20. The investigation is at a nascent stage and without investigation, it cannot be ascertained as to whether or not there was intention on part of the accused persons i.e. the petitioners to dupe the complainant of her hard-earned money on the pretext of providing higher returns through the buyback scheme. At this stage, the complainant has categorically alleged that the accused persons had induced the complainant to invest in the ‘ATS Pristine’ project by presenting a buy-back scheme with false promises. They had issued post-dated cheques as part of the said scheme but later, when the cheques were eventually deposited, they were dishonored. The accused persons had then allegedly refused to honor the agreement, causing significant financial loss to the complainant, who allege that the accused persons had no intention of fulfilling their obligations and had planned to defraud her from the beginning.

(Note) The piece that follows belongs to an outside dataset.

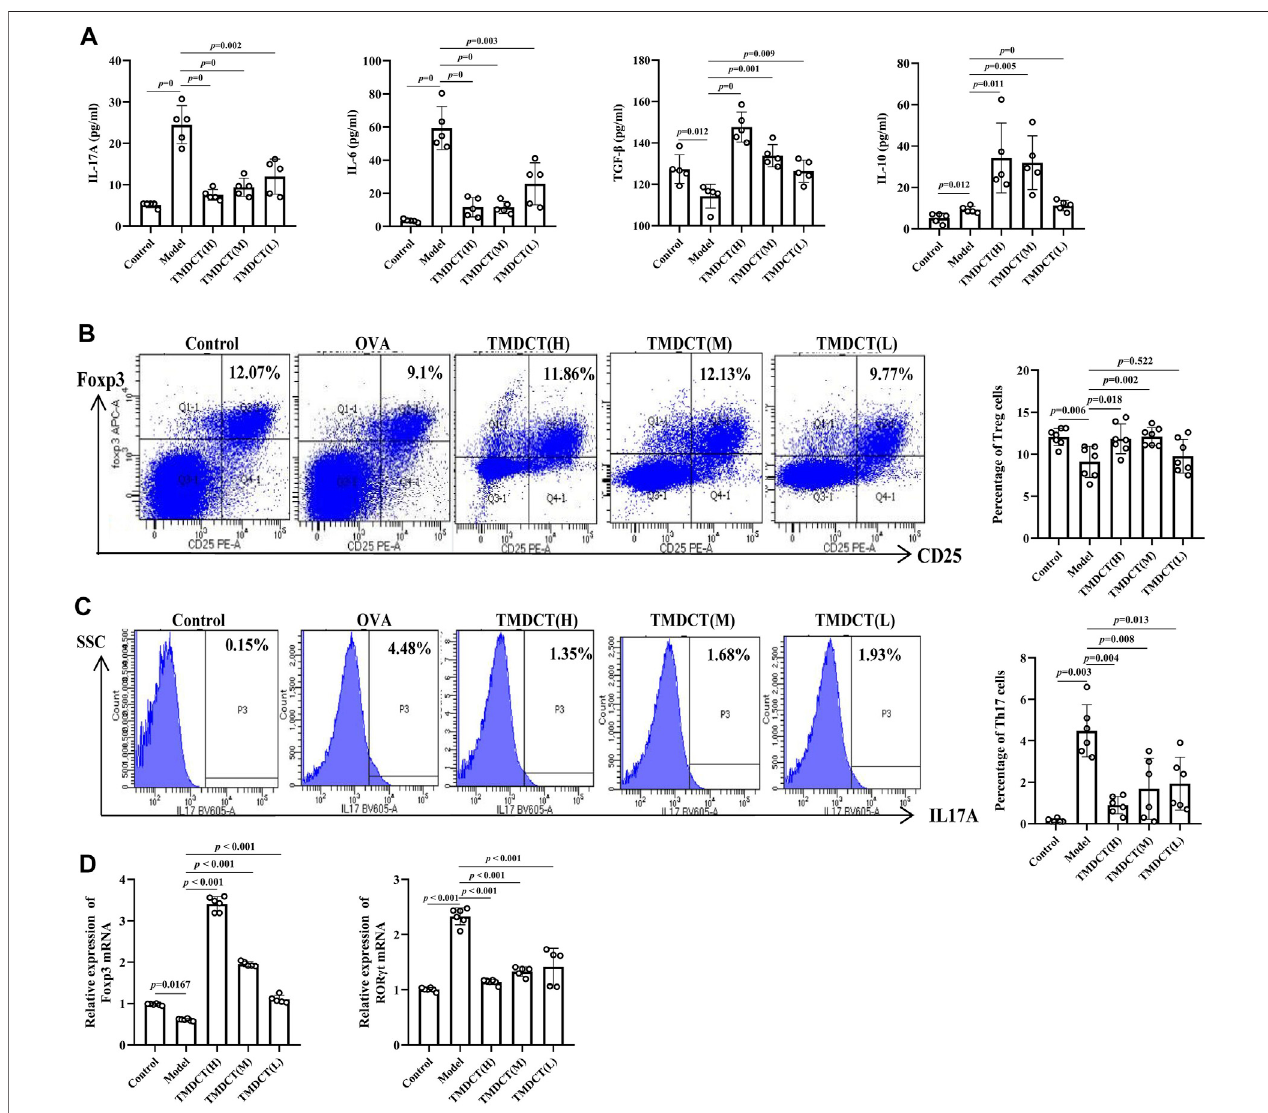
FIGURE2| TMDCTregulateTreg/Th17balanceineosinophilicasthmaBALB/cmice. (A) Detectionofcytokines(IL-17A,IL-6,TGF- β ,IL-10). (B,C) Left:intracellular staining FOXP3+ and IL-17 in CD4+ T cells in spleen tissue. Right: statistic data of FOXP3+, IL-17+ percentages. (D) Real-time PCR data of FOXP3 and ROR γ t mRNA expression in lung tisue. All the values are expressed as mean +/- SEM. n = 5-7 animals per group.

21. As far as the argument regarding transaction relating to the year 2017 and delay in registration of FIR is concerned, this Court is of the view that the same is without any merit since though the agreement was entered into between the parties in 2017, the complainant was to get her returns after a period of 36 months, for which post-dated cheques had been issued by the accused persons, and thus, the complainant had filed the present complaint only after the cheques handed over to her by the accused persons had got dishonored and the accused persons had allegedly refused to be return her money.
22. As revealed from record and status report filed by the State in connected matters, there are other FIRs also registered against the petitioners, wherein similar allegations of duping the complainants under the pretext of buy back scheme have been levelled.
23. In this Court’s opinion, the FIR has been registered against the petitioners for offences such as criminal breach of trust, cheating, etc., however, only the investigation can lead to the truth of the matter. In these circumstances, guided by principles laid down by the Hon’ble Apex Court in cases of Neeharika Infrastructure (P) Ltd. (supra) and Bhajan Lal (supra), this Court is of opinion the FIR in question cannot be quashed at this stage and the investigation by the police will only bring out the clarity, including the issue as to whether any case is made out under the relevant sections of law or not. Needless to say, if no such commission of offence will be made out, the police will be at liberty to file an appropriate report under Section 173 of Cr.P.C.
24. Thus, in view of foregoing discussion, the present petitions alongwith pending applications are accordingly dismissed.
25. It is however clarified that nothing expressed hereinabove shall tantamount to an expression of opinion on the merits of the case.
26. The judgment be uploaded on the website forthwith.